The rate of new udder infection is related to the number of mastitis-causing pathogens on teat ends. Disinfecting teats with a germicidal agent immediately after milking kills most of the pathogens on teats. This in turn reduces the chance of those pathogens getting into the udder.
Postmilking teat disinfection is especially effective against the contagious pathogens Staphylococcus aureus and Streptococcus agalactiae. While milking can spread any type of mastitis pathogen, these two pathogens in particular spread from cow to cow during the milking process. Postmilking teat disinfection is less effective in reducing the new infection rate of “environmental” pathogens such as coliforms and Streptococcus species other than Streptococcus agalactiae. Control of environmental pathogens requires management practices including maintaining cows in a clean, dry environment; good premilking hygiene, including premilking teat disinfection and thoroughly drying teats; and using functionally adequate milking machines.
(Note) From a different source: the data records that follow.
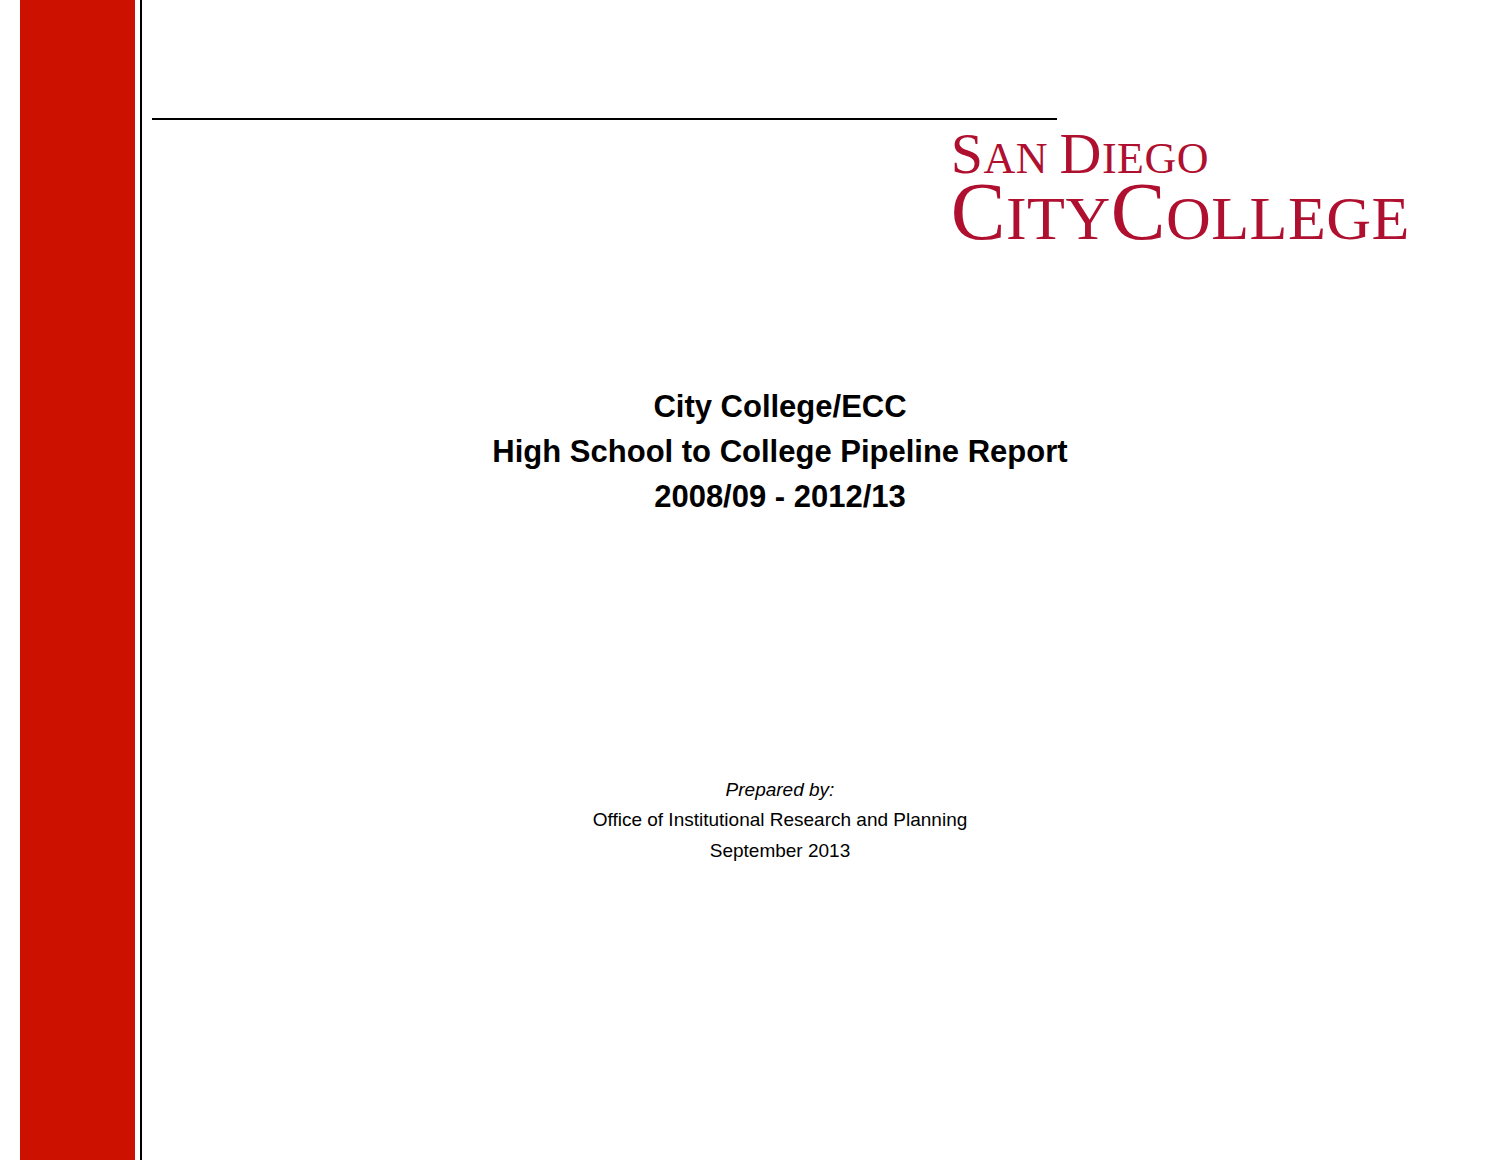SAN DIEGO
CITYCOLLEGE
City College/ECC
High School to College Pipeline Report
2008/09 - 2012/13
Prepared by:
Office of Institutional Research and Planning
September 2013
Milkers should continue postmilking teat disinfecting as a routine part of milking procedures, even if Streptococcus agalactiae has been eliminated and somatic cell counts are low.
What to expect
More than 50% of new udder infections can be prevented by disinfecting teats with an effective product immediately after every milking. Teat disinfection does not affect existing infections. Existing infections are best eliminated by dry cow treatment and culling chronically infected cows. Prevention of new infections by teat disinfection and elimination of existing mastitis cases reduces the level of mastitis in a dairy herd year by year. Improvements, such as decreased cases of clinical mastitis and/or lowered herd somatic cell counts, generally can be observed within a few months. Do not expect miracles overnight!
How to apply
Postmilking teat disinfectants can be applied either by dipping or spraying. Either method is acceptable, if done in a manner that thoroughly covers the entire teat. Care should be taken to ensure that all four teats are covered. The disinfectant should be applied immediately after every milking.
Store teat disinfectants in cool, dry areas. Do not allow disinfectants to freeze! Keep containers closed to prevent contamination, and do not use after the expiration date. Do not assume that teat disinfectants will kill all pathogens. Some pathogens can survive in disinfectant under some conditions.